**EXERCISE:**
A single number is the answer: the count of lines below that contain "gestion".

**DATA FOR THIS TASK:**

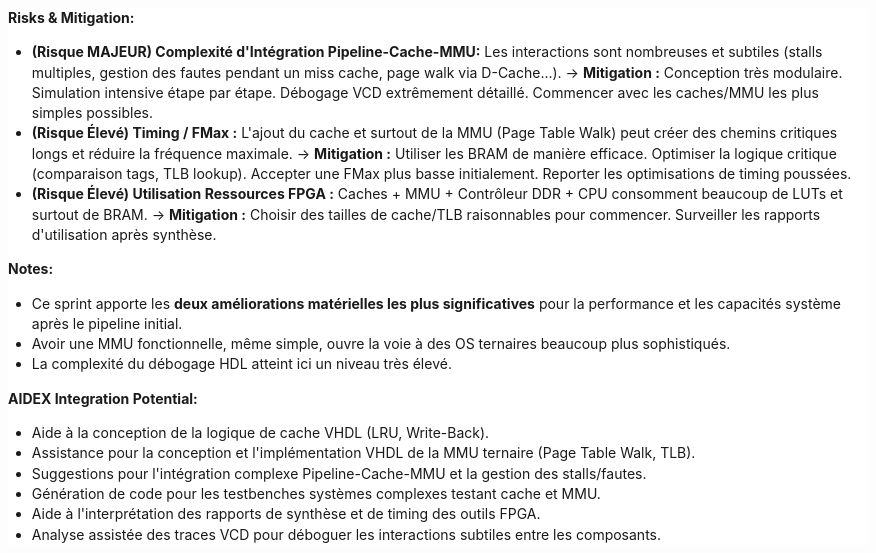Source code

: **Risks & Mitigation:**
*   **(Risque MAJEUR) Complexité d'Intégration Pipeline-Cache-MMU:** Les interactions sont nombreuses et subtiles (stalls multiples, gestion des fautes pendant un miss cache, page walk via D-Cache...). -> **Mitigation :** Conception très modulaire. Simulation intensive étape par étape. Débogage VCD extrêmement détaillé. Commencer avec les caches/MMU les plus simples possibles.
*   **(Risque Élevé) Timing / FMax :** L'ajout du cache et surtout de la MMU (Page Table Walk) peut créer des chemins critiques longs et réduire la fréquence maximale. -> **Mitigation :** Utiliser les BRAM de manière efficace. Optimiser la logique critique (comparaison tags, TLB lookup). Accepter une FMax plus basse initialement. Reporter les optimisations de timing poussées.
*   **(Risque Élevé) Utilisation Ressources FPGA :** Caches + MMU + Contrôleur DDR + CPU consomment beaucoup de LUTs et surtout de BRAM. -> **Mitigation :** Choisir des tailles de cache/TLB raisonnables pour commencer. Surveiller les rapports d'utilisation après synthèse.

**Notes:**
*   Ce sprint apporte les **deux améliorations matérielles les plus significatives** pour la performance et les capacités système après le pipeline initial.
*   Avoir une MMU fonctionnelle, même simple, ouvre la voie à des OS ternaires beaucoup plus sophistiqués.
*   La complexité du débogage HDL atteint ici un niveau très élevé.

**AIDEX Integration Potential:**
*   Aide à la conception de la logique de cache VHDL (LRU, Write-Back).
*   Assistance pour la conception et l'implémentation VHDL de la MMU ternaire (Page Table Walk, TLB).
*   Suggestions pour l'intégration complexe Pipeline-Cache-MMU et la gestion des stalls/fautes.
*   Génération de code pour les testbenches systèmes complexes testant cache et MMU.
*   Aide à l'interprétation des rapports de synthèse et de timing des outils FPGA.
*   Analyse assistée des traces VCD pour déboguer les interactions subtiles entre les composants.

**OUTPUT OF THE EXERCISE:**
2